Without Bell, Pittsburgh was forced to start the season with backup running back James Connor, who has excelled during Bell’s absence. Bell will finally make his return following the Steelers week 7 bye, but with Connor and the Steeler’s current success, is it too late?
Connor has over 700 scrimmage yards in 6 games. Compared to Bell’s first 6 games last season, Connor has outplayed his teammate averaging more yards per carry with more total scrimmage yards and three more touchdowns. Bell may be returning but there’s no guarantee he will reclaim his starting position especially after being called out by multiple members of his team for his decision to not report for the first half of the season.

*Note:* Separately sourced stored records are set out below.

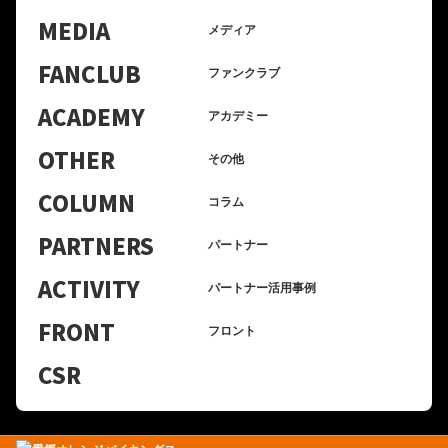
MEDIA
メディア
FANCLUB
ファンクラブ
ACADEMY
アカデミー
OTHER
その他
COLUMN
コラム
PARTNERS
パートナー
ACTIVITY
パートナー活用事例
FRONT
フロント
CSR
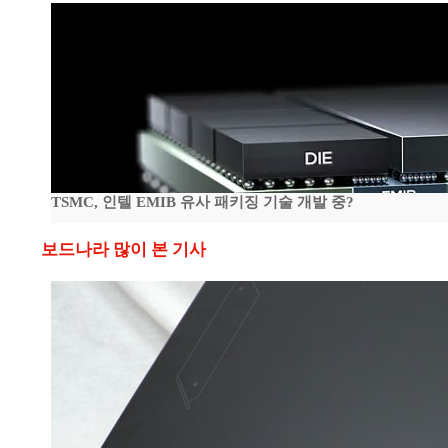
TSMC, 인텔 EMIB 유사 패키징 기술 개발 중?
보드나라 많이 본 기사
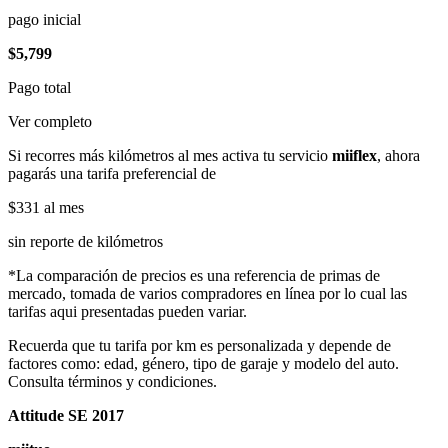
pago inicial
$5,799
Pago total
Ver completo
Si recorres más kilómetros al mes activa tu servicio
miiflex
, ahora
pagarás una tarifa preferencial de
$331
al mes
sin reporte de kilómetros
*La comparación de precios es una referencia de primas de
mercado, tomada de varios compradores en línea por lo cual las
tarifas aqui presentadas pueden variar.
Recuerda que tu tarifa por km es personalizada y depende de
factores como: edad, género, tipo de garaje y modelo del auto.
Consulta términos y condiciones.
Attitude SE 2017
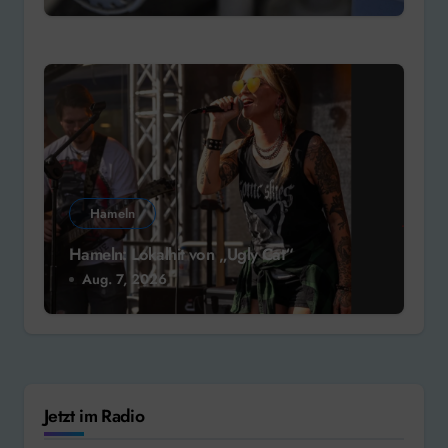
Hameln
Hameln: Lokalhit von „Ugly Cat“
Aug. 7, 2026
Jetzt im Radio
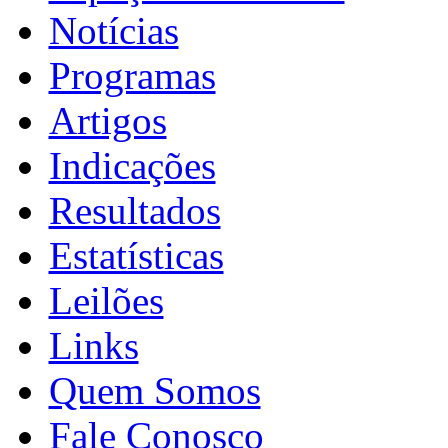
Notícias
Programas
Artigos
Indicações
Resultados
Estatísticas
Leilões
Links
Quem Somos
Fale Conosco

Although Bell’s holdout angered many Pittsburgh players, fans, and fantasy football owners across the country, it is easy to see why Bell made the decision he did. Throughout Bell’s career, the Steelers have run him to the ground, giving him over 1000 touches in the past four years. Why would Bell risk his health and longevity, and losing millions elsewhere, to take pounding after pounding for a team that refuses to pay him?
You can’t fault Bell for his decision, but it may come back to bite him in the butt. Bell’s playing time is not guaranteed upon his return. While that may be good for his longevity, it will leave potential suitors wondering about Bell’s true value, especially considering Connor’s success. Were Bell’s accomplishments due to his talent, or the Steelers system that boasts an All-Pro receiver and Hall of Fame quarterback, Antonio Brown and Ben Roethlisberger respectively, for Bell’s entire career. This is not to take away from James Connor, but it will be a question every organization asks themselves before they decide to pay Bell $15 million a year in the offseason.
Make no mistake, someone will pay Le’Veon Bell big money to come to their franchise. Don’t be surprised though if Bell doesn’t get the type of blockbuster offer he’s been seeking.